Alexander Lukashenko, president of Belarus, has said that the $223 tax—approximately a month’s wages in the country—will “instill discipline in the work-shy.”

According to the BBC, about 400 people were arrested in the capital city of Minsk last weekend during an unlawful protest against the new tax that included “petrol bombs and arms-laden cars.”

Presidential Decree number 3, familiarly known as the “spongers” or “freeloaders” tax, was first signed into law in 2015 and proposed fining people who had not worked for six months.

At the time, Lukashenko contended that the fine would “stimulate able-bodied citizens to engage in labor activity and fulfill their constitutional obligation to participate in financing state expenditures.”

Failure to pay the tax, or take on low-paying menial work, could ultimately result in jail time for non-compliant Belarussians.

The law aims to fight the similar criminal offense of “social parasitism” that was a statute during the Soviet era to punish people who “intentionally don’t work.”

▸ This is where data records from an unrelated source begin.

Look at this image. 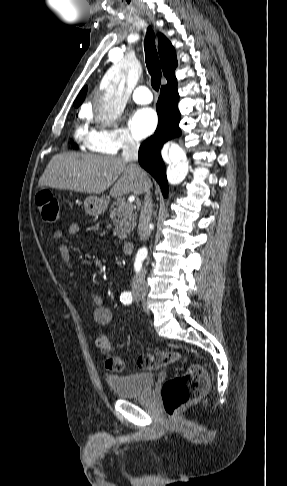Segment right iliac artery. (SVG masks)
<instances>
[{
  "mask_svg": "<svg viewBox=\"0 0 287 486\" xmlns=\"http://www.w3.org/2000/svg\"><path fill=\"white\" fill-rule=\"evenodd\" d=\"M121 300H132L131 292H123L120 297Z\"/></svg>",
  "mask_w": 287,
  "mask_h": 486,
  "instance_id": "obj_1",
  "label": "right iliac artery"
}]
</instances>
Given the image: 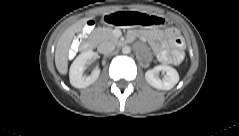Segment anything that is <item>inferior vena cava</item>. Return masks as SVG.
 I'll return each instance as SVG.
<instances>
[{
	"instance_id": "602c4592",
	"label": "inferior vena cava",
	"mask_w": 239,
	"mask_h": 136,
	"mask_svg": "<svg viewBox=\"0 0 239 136\" xmlns=\"http://www.w3.org/2000/svg\"><path fill=\"white\" fill-rule=\"evenodd\" d=\"M115 49V44L110 41H104L99 44L97 50L99 53L107 54L113 52Z\"/></svg>"
}]
</instances>
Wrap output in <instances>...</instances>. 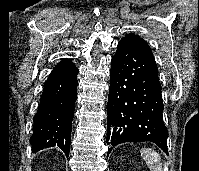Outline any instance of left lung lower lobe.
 I'll return each instance as SVG.
<instances>
[{
    "mask_svg": "<svg viewBox=\"0 0 199 171\" xmlns=\"http://www.w3.org/2000/svg\"><path fill=\"white\" fill-rule=\"evenodd\" d=\"M158 68L153 58L120 40L112 58L108 97L107 144L151 141L166 154L168 131Z\"/></svg>",
    "mask_w": 199,
    "mask_h": 171,
    "instance_id": "obj_1",
    "label": "left lung lower lobe"
}]
</instances>
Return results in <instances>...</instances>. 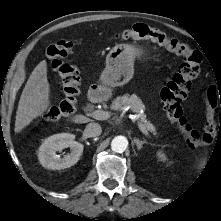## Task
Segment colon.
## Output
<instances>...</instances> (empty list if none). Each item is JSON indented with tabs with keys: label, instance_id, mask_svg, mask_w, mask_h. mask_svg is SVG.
<instances>
[{
	"label": "colon",
	"instance_id": "obj_1",
	"mask_svg": "<svg viewBox=\"0 0 221 221\" xmlns=\"http://www.w3.org/2000/svg\"><path fill=\"white\" fill-rule=\"evenodd\" d=\"M116 39L150 41L182 59L177 72L160 93L165 112L167 117L177 126L188 146L197 147L212 143L216 133L214 104L211 101L212 89L208 88L207 90V120L202 131L193 128L182 108V101L187 97L193 80L199 74L203 60L202 53L178 39L167 36L158 29L143 24H136L119 32ZM73 45L69 40H60L50 45L46 50L53 70L61 77L64 90V100L58 106L50 108L45 114L49 121H56L61 117L70 116L76 109L81 84L80 71L75 64L67 59Z\"/></svg>",
	"mask_w": 221,
	"mask_h": 221
}]
</instances>
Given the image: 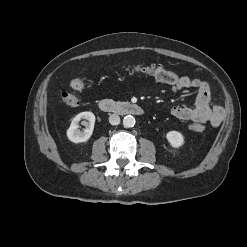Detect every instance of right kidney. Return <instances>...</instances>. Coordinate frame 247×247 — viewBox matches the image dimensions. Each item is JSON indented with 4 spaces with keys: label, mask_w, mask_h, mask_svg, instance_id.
<instances>
[{
    "label": "right kidney",
    "mask_w": 247,
    "mask_h": 247,
    "mask_svg": "<svg viewBox=\"0 0 247 247\" xmlns=\"http://www.w3.org/2000/svg\"><path fill=\"white\" fill-rule=\"evenodd\" d=\"M81 119H83L81 124L86 126V129L83 131L78 129ZM94 124L95 115L92 112L86 111L79 113L73 118L70 127L67 130L68 139L73 143H82L88 141L93 133Z\"/></svg>",
    "instance_id": "right-kidney-1"
}]
</instances>
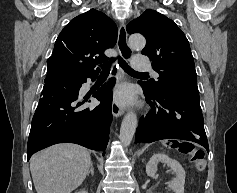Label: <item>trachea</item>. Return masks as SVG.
I'll return each instance as SVG.
<instances>
[{
    "instance_id": "3493384b",
    "label": "trachea",
    "mask_w": 237,
    "mask_h": 193,
    "mask_svg": "<svg viewBox=\"0 0 237 193\" xmlns=\"http://www.w3.org/2000/svg\"><path fill=\"white\" fill-rule=\"evenodd\" d=\"M118 62L120 64V66L122 67V69L125 72H127L128 74L148 76V73H141V72H137V71L133 70L121 57H118ZM110 66H111V63H106V64L102 65L101 66V68H102L101 74H109Z\"/></svg>"
}]
</instances>
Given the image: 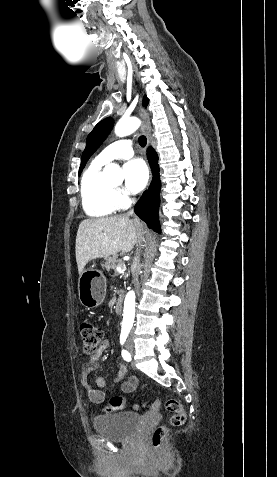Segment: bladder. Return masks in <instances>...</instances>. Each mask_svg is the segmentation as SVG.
I'll return each instance as SVG.
<instances>
[{"instance_id":"31cf9c89","label":"bladder","mask_w":277,"mask_h":477,"mask_svg":"<svg viewBox=\"0 0 277 477\" xmlns=\"http://www.w3.org/2000/svg\"><path fill=\"white\" fill-rule=\"evenodd\" d=\"M142 417L134 412H114L97 416L93 421L95 431L111 441H125L140 428Z\"/></svg>"}]
</instances>
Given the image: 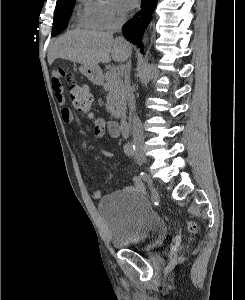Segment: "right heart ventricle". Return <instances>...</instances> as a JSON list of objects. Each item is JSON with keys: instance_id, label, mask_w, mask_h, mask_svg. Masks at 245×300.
I'll return each mask as SVG.
<instances>
[{"instance_id": "1", "label": "right heart ventricle", "mask_w": 245, "mask_h": 300, "mask_svg": "<svg viewBox=\"0 0 245 300\" xmlns=\"http://www.w3.org/2000/svg\"><path fill=\"white\" fill-rule=\"evenodd\" d=\"M76 20L79 24L84 25V26H92L90 21L88 20L85 12L84 13H78Z\"/></svg>"}]
</instances>
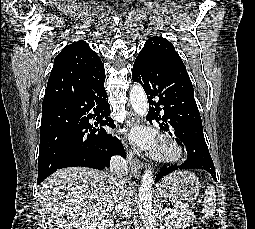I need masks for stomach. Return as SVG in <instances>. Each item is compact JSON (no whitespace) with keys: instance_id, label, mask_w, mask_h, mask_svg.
Instances as JSON below:
<instances>
[{"instance_id":"obj_1","label":"stomach","mask_w":255,"mask_h":229,"mask_svg":"<svg viewBox=\"0 0 255 229\" xmlns=\"http://www.w3.org/2000/svg\"><path fill=\"white\" fill-rule=\"evenodd\" d=\"M158 193L171 201L176 209L194 205L200 191L198 178L189 171H175L167 175L158 185Z\"/></svg>"}]
</instances>
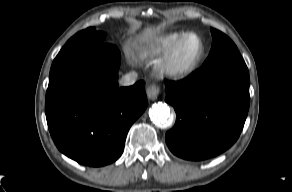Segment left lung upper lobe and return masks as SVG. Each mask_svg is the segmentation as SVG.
Listing matches in <instances>:
<instances>
[{
    "mask_svg": "<svg viewBox=\"0 0 292 192\" xmlns=\"http://www.w3.org/2000/svg\"><path fill=\"white\" fill-rule=\"evenodd\" d=\"M212 49L203 66H209L222 61H243L236 45L222 32L212 29Z\"/></svg>",
    "mask_w": 292,
    "mask_h": 192,
    "instance_id": "5c2ea615",
    "label": "left lung upper lobe"
}]
</instances>
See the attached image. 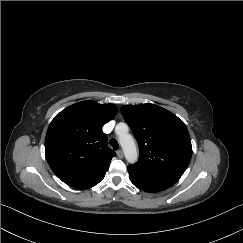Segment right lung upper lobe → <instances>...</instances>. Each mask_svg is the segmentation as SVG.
I'll return each mask as SVG.
<instances>
[{
	"label": "right lung upper lobe",
	"instance_id": "1",
	"mask_svg": "<svg viewBox=\"0 0 243 243\" xmlns=\"http://www.w3.org/2000/svg\"><path fill=\"white\" fill-rule=\"evenodd\" d=\"M116 113L114 104L82 101L56 115L47 130L45 153L60 180L77 188L106 173L116 153L102 126Z\"/></svg>",
	"mask_w": 243,
	"mask_h": 243
}]
</instances>
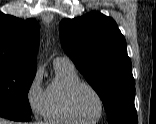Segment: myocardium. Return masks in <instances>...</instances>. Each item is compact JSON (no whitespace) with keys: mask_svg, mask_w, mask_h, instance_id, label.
Listing matches in <instances>:
<instances>
[{"mask_svg":"<svg viewBox=\"0 0 156 124\" xmlns=\"http://www.w3.org/2000/svg\"><path fill=\"white\" fill-rule=\"evenodd\" d=\"M82 88H87V89L91 90L98 97V99L100 101V104H101L100 114L93 120L85 119L79 113V111L76 107V96ZM67 102H68L69 109H70L71 113L74 115V117H76L79 121H81L83 123L98 122L103 117V115L105 113V109H106L105 99H104L103 95L99 92V90H97L93 85L86 83V82H82V81L74 84L70 88V90L68 92V96H67Z\"/></svg>","mask_w":156,"mask_h":124,"instance_id":"1","label":"myocardium"}]
</instances>
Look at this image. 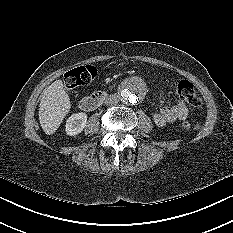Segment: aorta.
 Wrapping results in <instances>:
<instances>
[{"label":"aorta","mask_w":233,"mask_h":233,"mask_svg":"<svg viewBox=\"0 0 233 233\" xmlns=\"http://www.w3.org/2000/svg\"><path fill=\"white\" fill-rule=\"evenodd\" d=\"M121 101L128 105L139 103L145 95V84L140 78L126 80L120 89Z\"/></svg>","instance_id":"762f6f07"}]
</instances>
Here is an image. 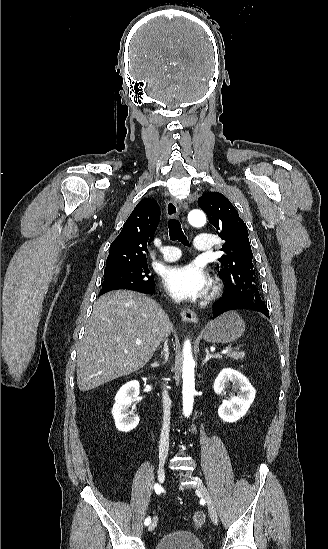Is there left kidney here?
<instances>
[{"label":"left kidney","mask_w":328,"mask_h":549,"mask_svg":"<svg viewBox=\"0 0 328 549\" xmlns=\"http://www.w3.org/2000/svg\"><path fill=\"white\" fill-rule=\"evenodd\" d=\"M233 383L234 387H239L237 397H231L228 401H222L218 409V415L226 423H236L238 419L246 415L250 405H252L256 391L249 383L248 379L234 369H222L216 377L213 389L216 395L226 393V385Z\"/></svg>","instance_id":"5707ae66"}]
</instances>
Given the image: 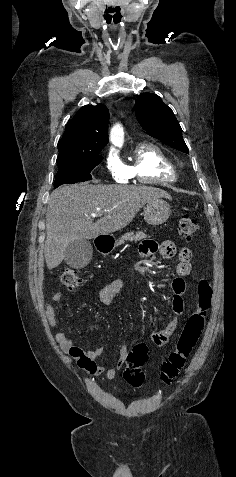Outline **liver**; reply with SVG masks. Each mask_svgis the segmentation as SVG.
<instances>
[{"label": "liver", "instance_id": "obj_1", "mask_svg": "<svg viewBox=\"0 0 236 477\" xmlns=\"http://www.w3.org/2000/svg\"><path fill=\"white\" fill-rule=\"evenodd\" d=\"M162 197L170 199L166 191L150 186L82 183L57 188L49 197L46 213L48 269L61 264L70 242L121 230L146 203ZM96 212H104V217L94 223L91 214Z\"/></svg>", "mask_w": 236, "mask_h": 477}]
</instances>
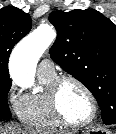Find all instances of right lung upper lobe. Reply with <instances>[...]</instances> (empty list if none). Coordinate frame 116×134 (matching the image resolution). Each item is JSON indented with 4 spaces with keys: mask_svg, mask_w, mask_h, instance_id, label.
<instances>
[{
    "mask_svg": "<svg viewBox=\"0 0 116 134\" xmlns=\"http://www.w3.org/2000/svg\"><path fill=\"white\" fill-rule=\"evenodd\" d=\"M30 15L9 6L0 9V79H9L8 60L17 42L31 30Z\"/></svg>",
    "mask_w": 116,
    "mask_h": 134,
    "instance_id": "cb5924a9",
    "label": "right lung upper lobe"
}]
</instances>
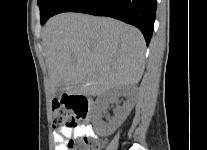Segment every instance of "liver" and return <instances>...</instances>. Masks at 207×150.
I'll return each instance as SVG.
<instances>
[{
  "label": "liver",
  "mask_w": 207,
  "mask_h": 150,
  "mask_svg": "<svg viewBox=\"0 0 207 150\" xmlns=\"http://www.w3.org/2000/svg\"><path fill=\"white\" fill-rule=\"evenodd\" d=\"M42 45L53 94L62 82L67 93L100 96L137 84L144 72L142 33L112 18L58 14L46 23Z\"/></svg>",
  "instance_id": "obj_1"
}]
</instances>
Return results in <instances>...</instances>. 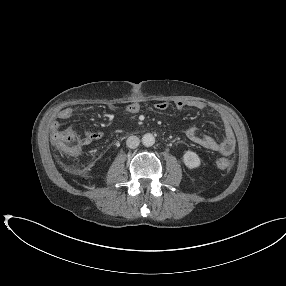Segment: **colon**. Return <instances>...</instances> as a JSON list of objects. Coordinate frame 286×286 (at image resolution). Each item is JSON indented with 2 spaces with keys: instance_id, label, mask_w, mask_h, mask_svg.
<instances>
[{
  "instance_id": "obj_1",
  "label": "colon",
  "mask_w": 286,
  "mask_h": 286,
  "mask_svg": "<svg viewBox=\"0 0 286 286\" xmlns=\"http://www.w3.org/2000/svg\"><path fill=\"white\" fill-rule=\"evenodd\" d=\"M52 141L58 151L66 157H78L83 152V147L87 143L85 135H79L74 131H57L52 136ZM233 165V159L221 158L217 161L220 169H228Z\"/></svg>"
}]
</instances>
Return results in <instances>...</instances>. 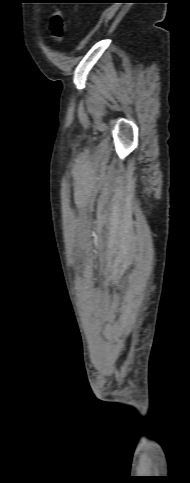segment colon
Listing matches in <instances>:
<instances>
[{
    "label": "colon",
    "mask_w": 190,
    "mask_h": 483,
    "mask_svg": "<svg viewBox=\"0 0 190 483\" xmlns=\"http://www.w3.org/2000/svg\"><path fill=\"white\" fill-rule=\"evenodd\" d=\"M49 31L55 42L60 43L64 38V20L60 12H54L49 19Z\"/></svg>",
    "instance_id": "5ec220e1"
}]
</instances>
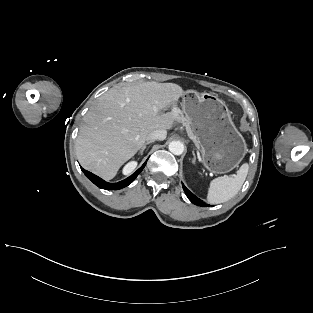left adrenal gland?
Listing matches in <instances>:
<instances>
[{
	"label": "left adrenal gland",
	"instance_id": "1",
	"mask_svg": "<svg viewBox=\"0 0 313 313\" xmlns=\"http://www.w3.org/2000/svg\"><path fill=\"white\" fill-rule=\"evenodd\" d=\"M192 154H193V159H192V163H193V164H195V162H196V156H195V153H194V151H192Z\"/></svg>",
	"mask_w": 313,
	"mask_h": 313
}]
</instances>
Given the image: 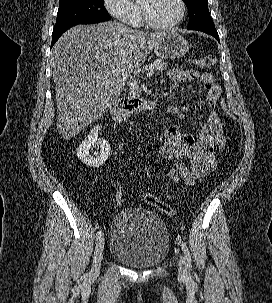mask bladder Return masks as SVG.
<instances>
[{
	"label": "bladder",
	"mask_w": 272,
	"mask_h": 303,
	"mask_svg": "<svg viewBox=\"0 0 272 303\" xmlns=\"http://www.w3.org/2000/svg\"><path fill=\"white\" fill-rule=\"evenodd\" d=\"M169 232L164 221L147 209L119 211L110 225L112 258L134 269H149L163 262L169 252Z\"/></svg>",
	"instance_id": "bladder-1"
}]
</instances>
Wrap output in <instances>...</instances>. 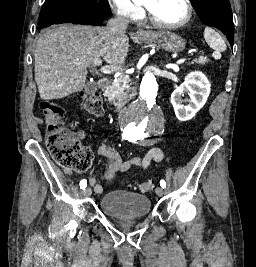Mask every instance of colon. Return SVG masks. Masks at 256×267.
<instances>
[{
	"label": "colon",
	"mask_w": 256,
	"mask_h": 267,
	"mask_svg": "<svg viewBox=\"0 0 256 267\" xmlns=\"http://www.w3.org/2000/svg\"><path fill=\"white\" fill-rule=\"evenodd\" d=\"M81 108L88 114L98 115L102 111V101L99 97L83 94L80 101ZM41 110L47 115V147L53 159L66 167L85 170L91 163L92 153L88 147L75 142L73 133L66 130L61 117L63 107L54 101L41 102ZM135 189L141 192L155 190L154 182H141Z\"/></svg>",
	"instance_id": "1"
}]
</instances>
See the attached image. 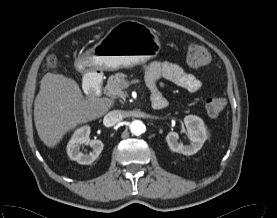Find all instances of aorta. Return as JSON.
Wrapping results in <instances>:
<instances>
[{
  "label": "aorta",
  "instance_id": "obj_1",
  "mask_svg": "<svg viewBox=\"0 0 277 218\" xmlns=\"http://www.w3.org/2000/svg\"><path fill=\"white\" fill-rule=\"evenodd\" d=\"M130 130L133 134L140 135L145 131V125L141 121L135 120L131 123Z\"/></svg>",
  "mask_w": 277,
  "mask_h": 218
}]
</instances>
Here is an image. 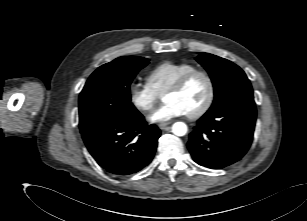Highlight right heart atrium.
<instances>
[{
  "instance_id": "d8ad5b80",
  "label": "right heart atrium",
  "mask_w": 307,
  "mask_h": 221,
  "mask_svg": "<svg viewBox=\"0 0 307 221\" xmlns=\"http://www.w3.org/2000/svg\"><path fill=\"white\" fill-rule=\"evenodd\" d=\"M131 104L139 111L150 112L160 99V96L147 83H133L129 88Z\"/></svg>"
}]
</instances>
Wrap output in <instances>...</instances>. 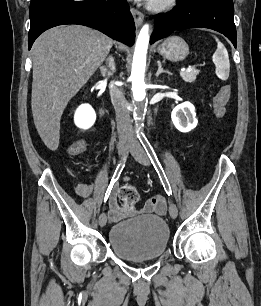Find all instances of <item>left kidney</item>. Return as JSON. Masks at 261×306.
Wrapping results in <instances>:
<instances>
[{
  "instance_id": "5707ae66",
  "label": "left kidney",
  "mask_w": 261,
  "mask_h": 306,
  "mask_svg": "<svg viewBox=\"0 0 261 306\" xmlns=\"http://www.w3.org/2000/svg\"><path fill=\"white\" fill-rule=\"evenodd\" d=\"M171 119L174 126L183 133L190 132L198 123L195 107L190 102L176 106L171 113Z\"/></svg>"
}]
</instances>
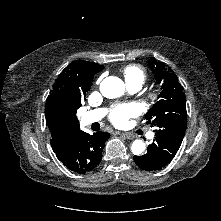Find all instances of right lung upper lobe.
<instances>
[{
	"label": "right lung upper lobe",
	"mask_w": 221,
	"mask_h": 221,
	"mask_svg": "<svg viewBox=\"0 0 221 221\" xmlns=\"http://www.w3.org/2000/svg\"><path fill=\"white\" fill-rule=\"evenodd\" d=\"M102 69L97 63L76 60L55 80L45 104L46 126L54 152L70 147L82 131L76 112L90 89L94 74Z\"/></svg>",
	"instance_id": "cb5924a9"
}]
</instances>
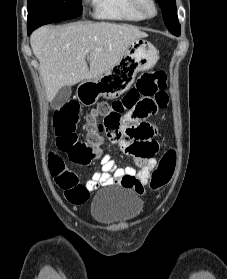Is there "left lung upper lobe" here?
Segmentation results:
<instances>
[{
    "label": "left lung upper lobe",
    "mask_w": 227,
    "mask_h": 279,
    "mask_svg": "<svg viewBox=\"0 0 227 279\" xmlns=\"http://www.w3.org/2000/svg\"><path fill=\"white\" fill-rule=\"evenodd\" d=\"M162 10L165 25L174 35H180V24L177 18L175 0H156Z\"/></svg>",
    "instance_id": "1"
}]
</instances>
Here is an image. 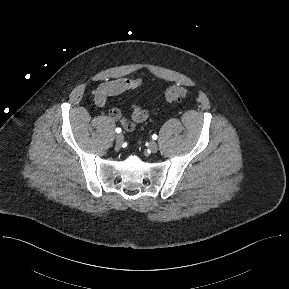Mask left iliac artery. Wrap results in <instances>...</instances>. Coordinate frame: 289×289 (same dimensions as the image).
Masks as SVG:
<instances>
[{"instance_id":"left-iliac-artery-1","label":"left iliac artery","mask_w":289,"mask_h":289,"mask_svg":"<svg viewBox=\"0 0 289 289\" xmlns=\"http://www.w3.org/2000/svg\"><path fill=\"white\" fill-rule=\"evenodd\" d=\"M152 138H153L154 140H156V139L158 138V136H157L156 134H153V135H152Z\"/></svg>"}]
</instances>
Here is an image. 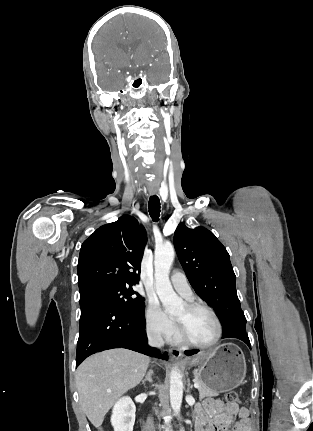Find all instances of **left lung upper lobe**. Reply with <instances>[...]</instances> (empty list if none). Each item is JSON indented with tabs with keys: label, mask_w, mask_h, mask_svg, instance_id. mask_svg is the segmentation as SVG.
<instances>
[{
	"label": "left lung upper lobe",
	"mask_w": 313,
	"mask_h": 431,
	"mask_svg": "<svg viewBox=\"0 0 313 431\" xmlns=\"http://www.w3.org/2000/svg\"><path fill=\"white\" fill-rule=\"evenodd\" d=\"M179 261L195 292L217 313L223 334L245 328L246 318L236 292V276L226 248L204 227L180 223L174 233Z\"/></svg>",
	"instance_id": "obj_1"
}]
</instances>
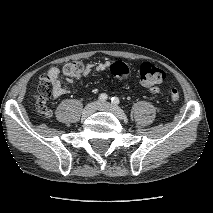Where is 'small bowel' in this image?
<instances>
[{"mask_svg":"<svg viewBox=\"0 0 213 213\" xmlns=\"http://www.w3.org/2000/svg\"><path fill=\"white\" fill-rule=\"evenodd\" d=\"M112 63L105 61L96 64H87L85 67V73H90L95 70L98 72L110 70ZM61 71L58 67H50L46 75L42 78L50 85V93L53 98H59L67 93L66 87L62 84L60 80ZM150 91L154 94H158L160 89L157 86L151 87Z\"/></svg>","mask_w":213,"mask_h":213,"instance_id":"c3829d8e","label":"small bowel"}]
</instances>
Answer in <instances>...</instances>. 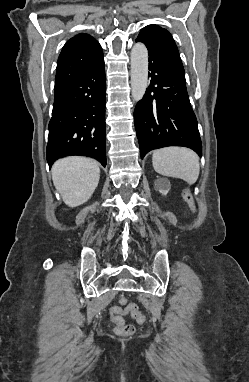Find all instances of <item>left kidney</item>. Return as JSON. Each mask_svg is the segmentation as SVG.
I'll return each mask as SVG.
<instances>
[{"instance_id":"left-kidney-1","label":"left kidney","mask_w":249,"mask_h":382,"mask_svg":"<svg viewBox=\"0 0 249 382\" xmlns=\"http://www.w3.org/2000/svg\"><path fill=\"white\" fill-rule=\"evenodd\" d=\"M171 188V184L167 179H157L155 181V189H157L162 195H167Z\"/></svg>"}]
</instances>
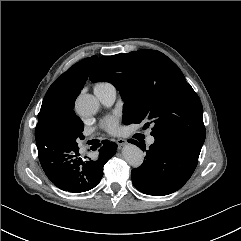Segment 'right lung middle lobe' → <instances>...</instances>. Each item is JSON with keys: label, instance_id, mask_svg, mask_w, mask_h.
<instances>
[{"label": "right lung middle lobe", "instance_id": "1", "mask_svg": "<svg viewBox=\"0 0 241 241\" xmlns=\"http://www.w3.org/2000/svg\"><path fill=\"white\" fill-rule=\"evenodd\" d=\"M51 129L44 139H37V144L65 145L78 148V142L84 139L83 122L74 112H59L49 115Z\"/></svg>", "mask_w": 241, "mask_h": 241}]
</instances>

In a country of 9.5 million people, approximately 500,000 are thought to be out of work in an economy that is largely centrally planned and dependent on government intervention.

One of the arrested protesters, Yevgeny Radkevich, a 19-year-old unemployed repairman, was recently freed from a seven-day jail stay and told the AP, “We have to go out and speak of our dissatisfaction so that the government doesn’t consider us to be slaves.”

The protests are against more than the tax. Many people in Belarus have had enough of Lukashenko who has ruled for 23 years and been called Europe’s “last dictator.”

Dissent is usually not tolerated in Belarus. However, in an apparent effort to please the West and reduce Minsk’s reliance on Moscow, the government had allowed prior protests to occur without arrests. In an effort to stop the protests, Lukashenko agreed to delay the initiation of the “freeloaders tax” but refused to rescind the measure, which did little to pacify demonstrators.

The weekend’s arrests indicate that the government’s tolerance has now ceased.